= Beginning of Section =
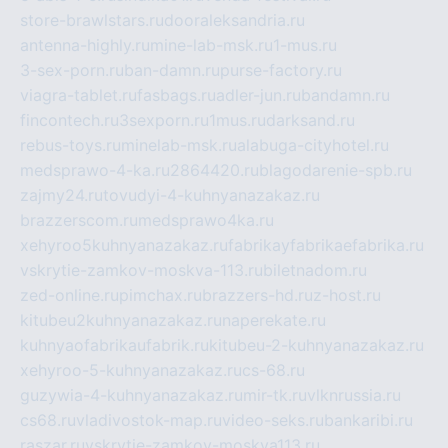
store-brawlstars.ru
dooraleksandria.ru
antenna-highly.ru
mine-lab-msk.ru
1-mus.ru
3-sex-porn.ru
ban-damn.ru
purse-factory.ru
viagra-tablet.ru
fasbags.ru
adler-jun.ru
bandamn.ru
fincontech.ru
3sexporn.ru
1mus.ru
darksand.ru
rebus-toys.ru
minelab-msk.ru
alabuga-cityhotel.ru
medsprawo-4-ka.ru
2864420.ru
blagodarenie-spb.ru
zajmy24.ru
tovudyi-4-kuhnyanazakaz.ru
brazzerscom.ru
medsprawo4ka.ru
xehyroo5kuhnyanazakaz.ru
fabrikayfabrikaefabrika.ru
vskrytie-zamkov-moskva-113.ru
biletnadom.ru
zed-online.ru
pimchax.ru
brazzers-hd.ru
z-host.ru
kitubeu2kuhnyanazakaz.ru
naperekate.ru
kuhnyaofabrikaufabrik.ru
kitubeu-2-kuhnyanazakaz.ru
xehyroo-5-kuhnyanazakaz.ru
cs-68.ru
guzywia-4-kuhnyanazakaz.ru
mir-tk.ru
vlknrussia.ru
cs68.ru
vladivostok-map.ru
video-seks.ru
bankaribi.ru
raszar.ru
vskrytie-zamkov-moskva113.ru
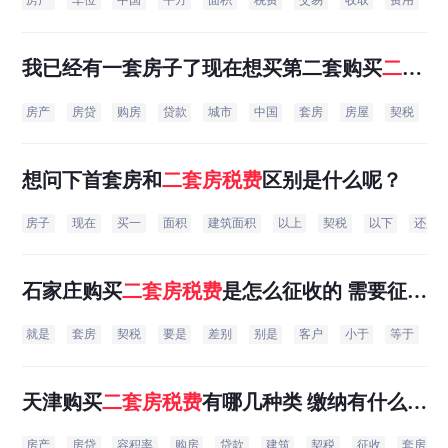
房产
车位
中国
平方
面积
税费
交易
收取
费用
购
我已经有一套房子了现在想买第二套购买
二
套
房
税费
是怎么收取的？
房产
房贷
购房
贷款
城市
中国
套房
房屋
契税
住
想问下首套房和
二
套房
税费
区别是什么呢？
房子
现在
买一
面积
建筑面积
以上
契税
以下
还是
石家庄购买
二
套房
税费
是怎么征收的 需要征收
多少钱
就是
套房
契税
要是
差别
别是
客户
小于
等于
可
天津购买
二
套房
税费
有哪几种类 缴纳有什么标
准
房产
房贷
容积率
购房
贷款
建筑
契税
征收
套房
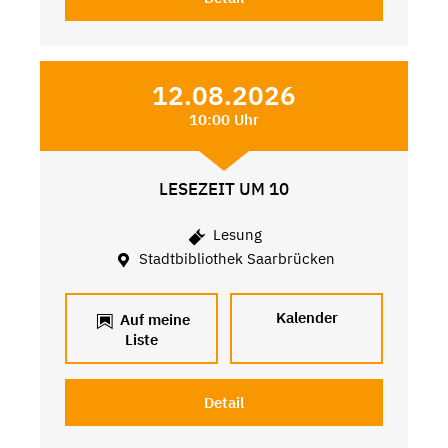
12.08.2026
10:00 Uhr
LESEZEIT UM 10
Lesung
Stadtbibliothek Saarbrücken
Kalender
Auf meine
Liste
Detail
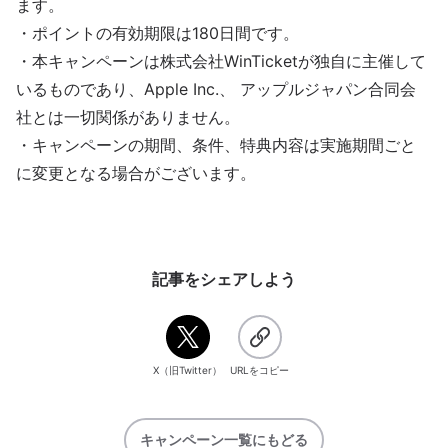
ます。
・ポイントの有効期限は180日間です。
・本キャンペーンは株式会社WinTicketが独自に主催して
いるものであり、Apple Inc.、 アップルジャパン合同会
社とは一切関係がありません。
・キャンペーンの期間、条件、特典内容は実施期間ごと
に変更となる場合がございます。
記事をシェアしよう
X（旧Twitter）
URLをコピー
キャンペーン一覧にもどる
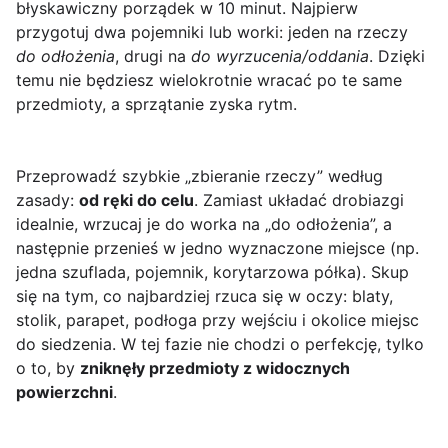
błyskawiczny porządek w 10 minut. Najpierw
przygotuj dwa pojemniki lub worki: jeden na rzeczy
do odłożenia
, drugi na
do wyrzucenia/oddania
. Dzięki
temu nie będziesz wielokrotnie wracać po te same
przedmioty, a sprzątanie zyska rytm.
Przeprowadź szybkie „zbieranie rzeczy” według
zasady:
od ręki do celu
. Zamiast układać drobiazgi
idealnie, wrzucaj je do worka na „do odłożenia”, a
następnie przenieś w jedno wyznaczone miejsce (np.
jedna szuflada, pojemnik, korytarzowa półka). Skup
się na tym, co najbardziej rzuca się w oczy: blaty,
stolik, parapet, podłoga przy wejściu i okolice miejsc
do siedzenia. W tej fazie nie chodzi o perfekcję, tylko
o to, by
zniknęły przedmioty z widocznych
powierzchni
.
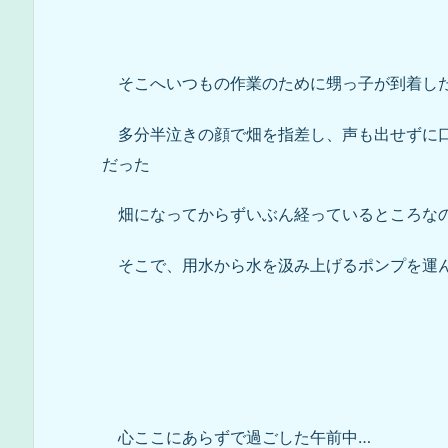
そこへいつもの作業のために甥っ子が到着し
多分半泣きの顔で畑を指差し、声も出せずに口
だった
畑になってからずいぶん経っているところなの
そこで、用水から水を汲み上げるポンプを運ん
心ここにあらずで過ごした午前中…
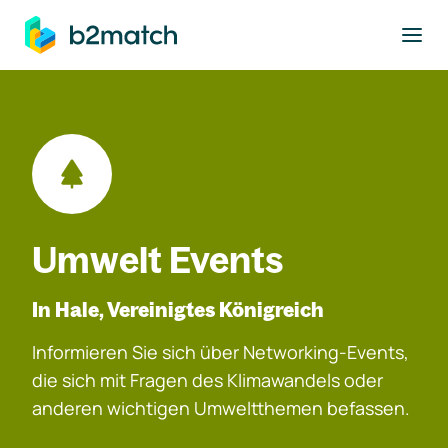
ptinhalt springen
Umwelt Events
In Hale, Vereinigtes Königreich
Informieren Sie sich über Networking-Events,
die sich mit Fragen des Klimawandels oder
anderen wichtigen Umweltthemen befassen.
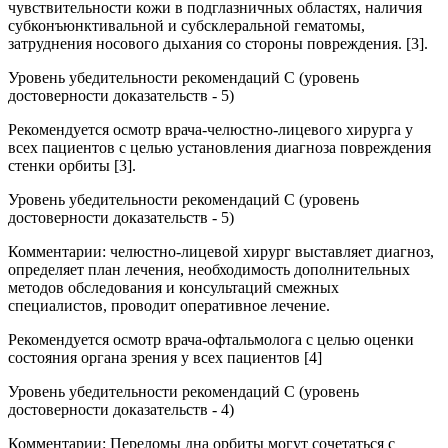
чувствительности кожи в подглазничных областях, наличия
субконъюнктивальной и субсклеральной гематомы,
затруднения носового дыхания со стороны повреждения. [3].
Уровень убедительности рекомендаций С (уровень
достоверности доказательств - 5)
Рекомендуется осмотр врача-челюстно-лицевого хирурга у
всех пациентов с целью установления диагноза повреждения
стенки орбиты [3].
Уровень убедительности рекомендаций С (уровень
достоверности доказательств - 5)
Комментарии: челюстно-лицевой хирург выставляет диагноз,
определяет план лечения, необходимость дополнительных
методов обследования и консультаций смежных
специалистов, проводит оперативное лечение.
Рекомендуется осмотр врача-офтальмолога с целью оценки
состояния органа зрения у всех пациентов [4]
Уровень убедительности рекомендаций С (уровень
достоверности доказательств - 4)
Комментарии: Переломы дна орбиты могут сочетаться с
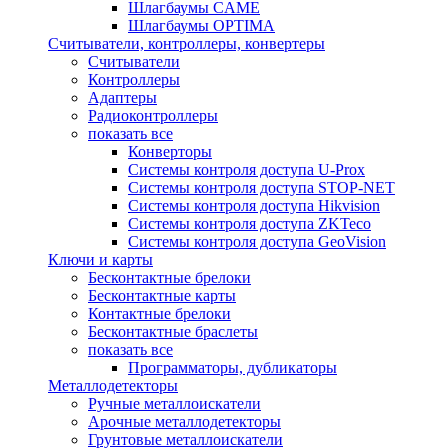
Шлагбаумы CAME
Шлагбаумы OPTIMA
Считыватели, контроллеры, конвертеры
Считыватели
Контроллеры
Адаптеры
Радиоконтроллеры
показать все
Конверторы
Системы контроля доступа U-Prox
Системы контроля доступа STOP-NET
Системы контроля доступа Hikvision
Системы контроля доступа ZKTeco
Системы контроля доступа GeoVision
Ключи и карты
Бесконтактные брелоки
Бесконтактные карты
Контактные брелоки
Бесконтактные браслеты
показать все
Программаторы, дубликаторы
Металлодетекторы
Ручные металлоискатели
Арочные металлодетекторы
Грунтовые металлоискатели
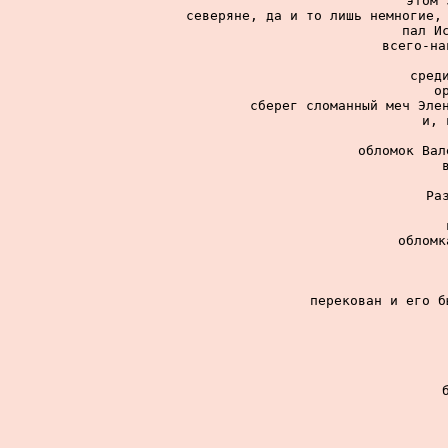
этом 
северяне, да и то лишь немногие, 
пал Ис
всего-на
сред
о
сберег сломанный меч Элен
и, 
обломок Вал
Ра
обломк
перекован и его б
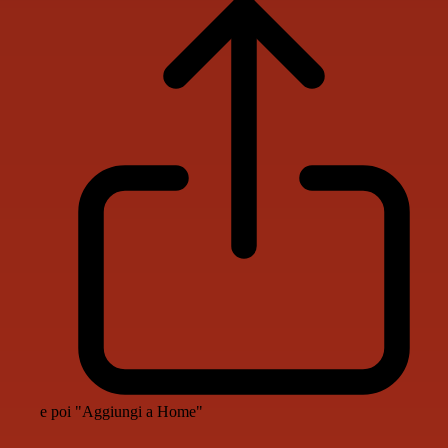
e poi "Aggiungi a Home"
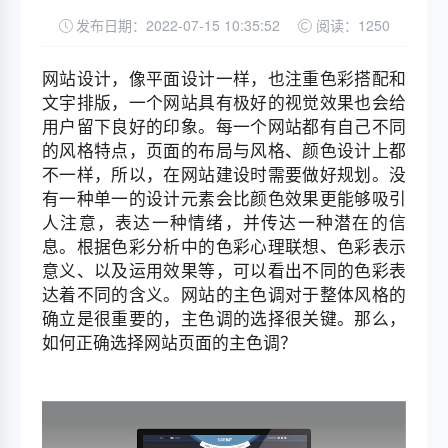
发布日期：2022-07-15 10:35:52
阅读：1250
网站设计，像平面设计一样，也注重色彩搭配和
文宇排版，一个网站具有极好的视觉效果也会给
用户留下良好的印象。每一个网站都有自己不同
的风格特点，页面的布局与风格、颜色设计上都
不一样，所以，在网站建设时需要做好规划。没
有一种单一的设计元素会比颜色效果更能够吸引
人注意，表达一种情绪，并传达一种潜在的信
息。根据色彩分析中的色彩心理联想、色彩表示
意义、以及运用效果等，可以看出不同的色彩表
达着不同的含义。网站的主色调对于整体风格的
确立是很重要的，主色调的选择很关键。那么，
如何正确选择网站页面的主色调？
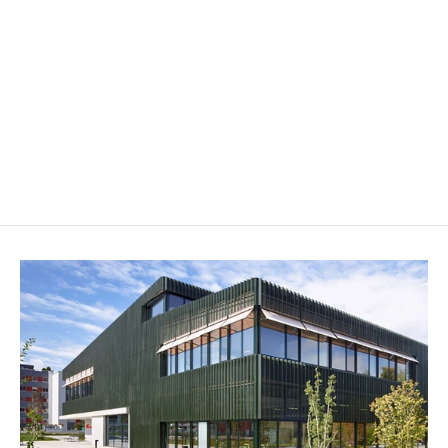
Sternenhimmel
CHF 6.50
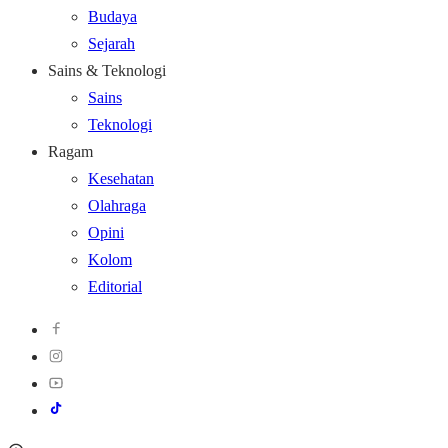
Budaya
Sejarah
Sains & Teknologi
Sains
Teknologi
Ragam
Kesehatan
Olahraga
Opini
Kolom
Editorial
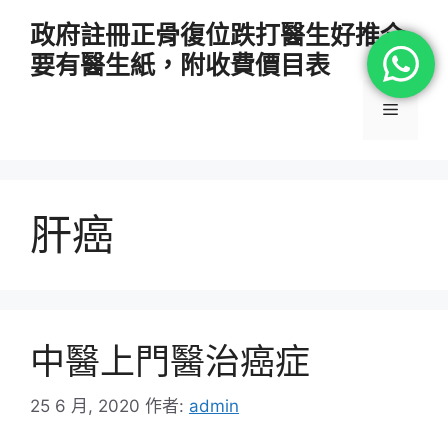
跳
政府註冊正骨復位跌打醫生好推介
至
要有醫生紙，附收費價目表
主
要
選
內
容
單
肝癌
中醫上門醫治癌症
25 6 月, 2020
作者:
admin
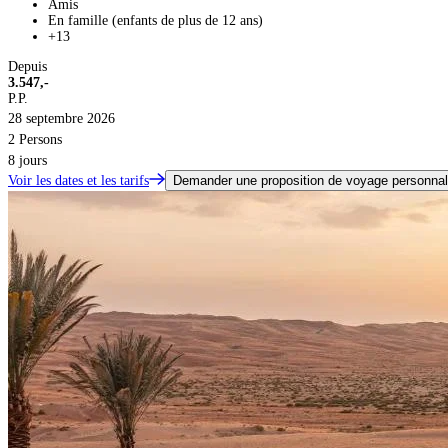
Amis
En famille (enfants de plus de 12 ans)
+13
Depuis
3.547,-
P.P.
28 septembre 2026
2 Persons
8 jours
Voir les dates et les tarifs
Demander une proposition de voyage personnal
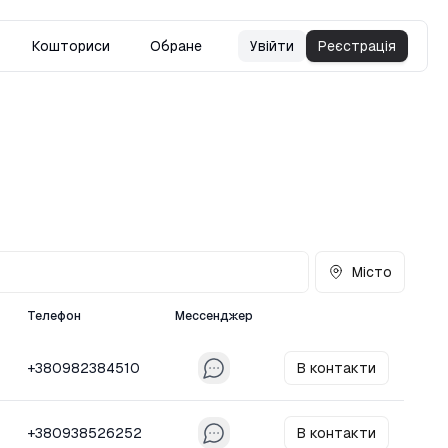
Кошториси
Обране
Увійти
Реєстрація
Місто
Телефон
Мессенджер
+380982384510
В контакти
+380938526252
В контакти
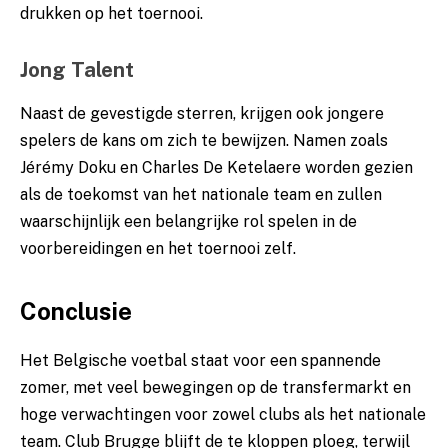
drukken op het toernooi.
Jong Talent
Naast de gevestigde sterren, krijgen ook jongere
spelers de kans om zich te bewijzen. Namen zoals
Jérémy Doku en Charles De Ketelaere worden gezien
als de toekomst van het nationale team en zullen
waarschijnlijk een belangrijke rol spelen in de
voorbereidingen en het toernooi zelf.
Conclusie
Het Belgische voetbal staat voor een spannende
zomer, met veel bewegingen op de transfermarkt en
hoge verwachtingen voor zowel clubs als het nationale
team. Club Brugge blijft de te kloppen ploeg, terwijl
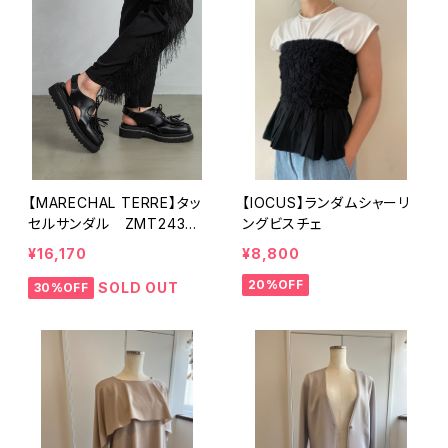
【MARECHAL TERRE】タッ
【IOCUS】ランダムシャーリ
セルサンダル ZMT243SH
ングビスチェ
224
¥16,170
¥8,800
20%OFF
SOLD OUT
30%OFF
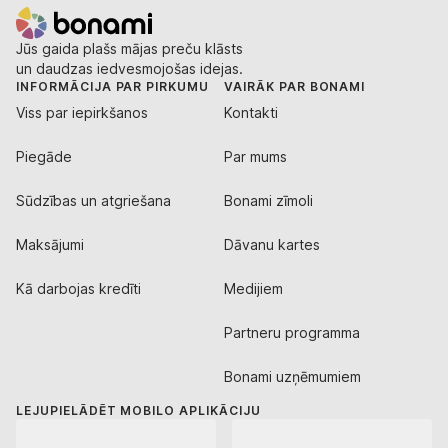
Jūs gaida plašs mājas preču klāsts
un daudzas iedvesmojošas idejas.
INFORMĀCIJA PAR PIRKUMU
VAIRĀK PAR BONAMI
Viss par iepirkšanos
Kontakti
Piegāde
Par mums
Sūdzības un atgriešana
Bonami zīmoli
Maksājumi
Dāvanu kartes
Kā darbojas kredīti
Medijiem
Partneru programma
Bonami uzņēmumiem
LEJUPIELĀDĒT MOBILO APLIKĀCIJU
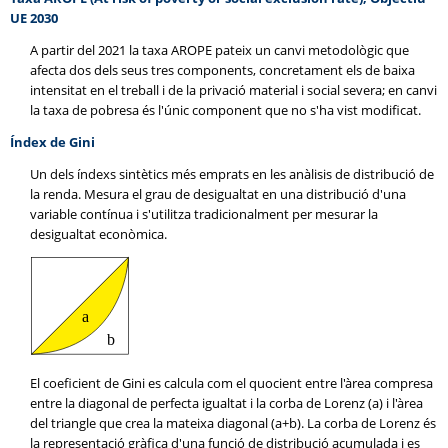
UE 2030
A partir del 2021 la taxa AROPE pateix un canvi metodològic que
afecta dos dels seus tres components, concretament els de baixa
intensitat en el treball i de la privació material i social severa; en canvi
la taxa de pobresa és l'únic component que no s'ha vist modificat.
Índex de Gini
Un dels índexs sintètics més emprats en les anàlisis de distribució de
la renda. Mesura el grau de desigualtat en una distribució d'una
variable contínua i s'utilitza tradicionalment per mesurar la
desigualtat econòmica.
El coeficient de Gini es calcula com el quocient entre l'àrea compresa
entre la diagonal de perfecta igualtat i la corba de Lorenz (a) i l'àrea
del triangle que crea la mateixa diagonal (a+b). La corba de Lorenz és
la representació gràfica d'una funció de distribució acumulada i es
= End of Section =
All that should be returned is the run of lines from the start of the entries above to the line bearing "od ręki do celu", each exact, with pictures omitted.

● Task response:
store-brawlstars.ru
dooraleksandria.ru
antenna-highly.ru
mine-lab-msk.ru
1-mus.ru
3-sex-porn.ru
ban-damn.ru
purse-factory.ru
viagra-tablet.ru
fasbags.ru
adler-jun.ru
bandamn.ru
fincontech.ru
3sexporn.ru
1mus.ru
darksand.ru
rebus-toys.ru
minelab-msk.ru
alabuga-cityhotel.ru
medsprawo-4-ka.ru
2864420.ru
blagodarenie-spb.ru
zajmy24.ru
tovudyi-4-kuhnyanazakaz.ru
brazzerscom.ru
medsprawo4ka.ru
xehyroo5kuhnyanazakaz.ru
fabrikayfabrikaefabrika.ru
vskrytie-zamkov-moskva-113.ru
biletnadom.ru
zed-online.ru
pimchax.ru
brazzers-hd.ru
z-host.ru
kitubeu2kuhnyanazakaz.ru
naperekate.ru
kuhnyaofabrikaufabrik.ru
kitubeu-2-kuhnyanazakaz.ru
xehyroo-5-kuhnyanazakaz.ru
cs-68.ru
guzywia-4-kuhnyanazakaz.ru
mir-tk.ru
vlknrussia.ru
cs68.ru
vladivostok-map.ru
video-seks.ru
bankaribi.ru
raszar.ru
vskrytie-zamkov-moskva113.ru
房产
车位
中国
平方
面积
税费
交易
收取
费用
购
我已经有一套房子了现在想买第二套购买
二
套
房
税费
是怎么收取的？
房产
房贷
购房
贷款
城市
中国
套房
房屋
契税
住
想问下首套房和
二
套房
税费
区别是什么呢？
房子
现在
买一
面积
建筑面积
以上
契税
以下
还是
石家庄购买
二
套房
税费
是怎么征收的 需要征收
多少钱
就是
套房
契税
要是
差别
别是
客户
小于
等于
可
天津购买
二
套房
税费
有哪几种类 缴纳有什么标
准
房产
房贷
容积率
购房
贷款
建筑
契税
征收
套房
12.08.2026
10:00 Uhr
LESEZEIT UM 10
Lesung
Stadtbibliothek Saarbrücken
Kalender
Auf meine
Liste
Detail
ます。
・ポイントの有効期限は180日間です。
・本キャンペーンは株式会社WinTicketが独自に主催して
いるものであり、Apple Inc.、 アップルジャパン合同会
社とは一切関係がありません。
・キャンペーンの期間、条件、特典内容は実施期間ごと
に変更となる場合がございます。
記事をシェアしよう
X（旧Twitter）
URLをコピー
キャンペーン一覧にもどる
błyskawiczny porządek w 10 minut. Najpierw
przygotuj dwa pojemniki lub worki: jeden na rzeczy
do odłożenia
, drugi na
do wyrzucenia/oddania
. Dzięki
temu nie będziesz wielokrotnie wracać po te same
przedmioty, a sprzątanie zyska rytm.
Przeprowadź szybkie „zbieranie rzeczy” według
zasady:
od ręki do celu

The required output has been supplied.